#### ASSIGNMENT
Print, exactly as given, each line of the data from the line containing "### Option 1: Full-Stack Container Deployment" up to and including its last line.

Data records

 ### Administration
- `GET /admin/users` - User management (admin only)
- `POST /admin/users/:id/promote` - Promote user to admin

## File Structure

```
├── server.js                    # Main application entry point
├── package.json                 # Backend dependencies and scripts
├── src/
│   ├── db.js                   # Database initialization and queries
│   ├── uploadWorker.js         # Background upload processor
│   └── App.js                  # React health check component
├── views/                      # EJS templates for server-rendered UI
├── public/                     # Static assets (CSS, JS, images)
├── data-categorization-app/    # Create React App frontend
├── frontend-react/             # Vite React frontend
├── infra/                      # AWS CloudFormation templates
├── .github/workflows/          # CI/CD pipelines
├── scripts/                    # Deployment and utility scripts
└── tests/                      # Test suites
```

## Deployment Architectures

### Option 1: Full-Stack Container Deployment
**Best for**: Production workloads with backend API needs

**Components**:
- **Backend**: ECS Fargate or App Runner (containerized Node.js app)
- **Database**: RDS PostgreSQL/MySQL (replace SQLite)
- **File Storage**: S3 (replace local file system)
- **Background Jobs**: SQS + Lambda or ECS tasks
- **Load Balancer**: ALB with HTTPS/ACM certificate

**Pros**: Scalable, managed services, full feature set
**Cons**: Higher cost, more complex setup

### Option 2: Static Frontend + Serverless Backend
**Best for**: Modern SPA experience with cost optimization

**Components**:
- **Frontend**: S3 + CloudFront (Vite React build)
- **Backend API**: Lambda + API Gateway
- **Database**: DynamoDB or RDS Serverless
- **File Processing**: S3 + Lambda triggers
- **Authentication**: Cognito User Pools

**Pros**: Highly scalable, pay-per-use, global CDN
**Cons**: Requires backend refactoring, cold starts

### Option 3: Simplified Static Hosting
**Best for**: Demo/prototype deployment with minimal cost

#### YOUR SOLUTION
### Option 1: Full-Stack Container Deployment
**Best for**: Production workloads with backend API needs

**Components**:
- **Backend**: ECS Fargate or App Runner (containerized Node.js app)
- **Database**: RDS PostgreSQL/MySQL (replace SQLite)
- **File Storage**: S3 (replace local file system)
- **Background Jobs**: SQS + Lambda or ECS tasks
- **Load Balancer**: ALB with HTTPS/ACM certificate

**Pros**: Scalable, managed services, full feature set
**Cons**: Higher cost, more complex setup

### Option 2: Static Frontend + Serverless Backend
**Best for**: Modern SPA experience with cost optimization

**Components**:
- **Frontend**: S3 + CloudFront (Vite React build)
- **Backend API**: Lambda + API Gateway
- **Database**: DynamoDB or RDS Serverless
- **File Processing**: S3 + Lambda triggers
- **Authentication**: Cognito User Pools

**Pros**: Highly scalable, pay-per-use, global CDN
**Cons**: Requires backend refactoring, cold starts

### Option 3: Simplified Static Hosting
**Best for**: Demo/prototype deployment with minimal cost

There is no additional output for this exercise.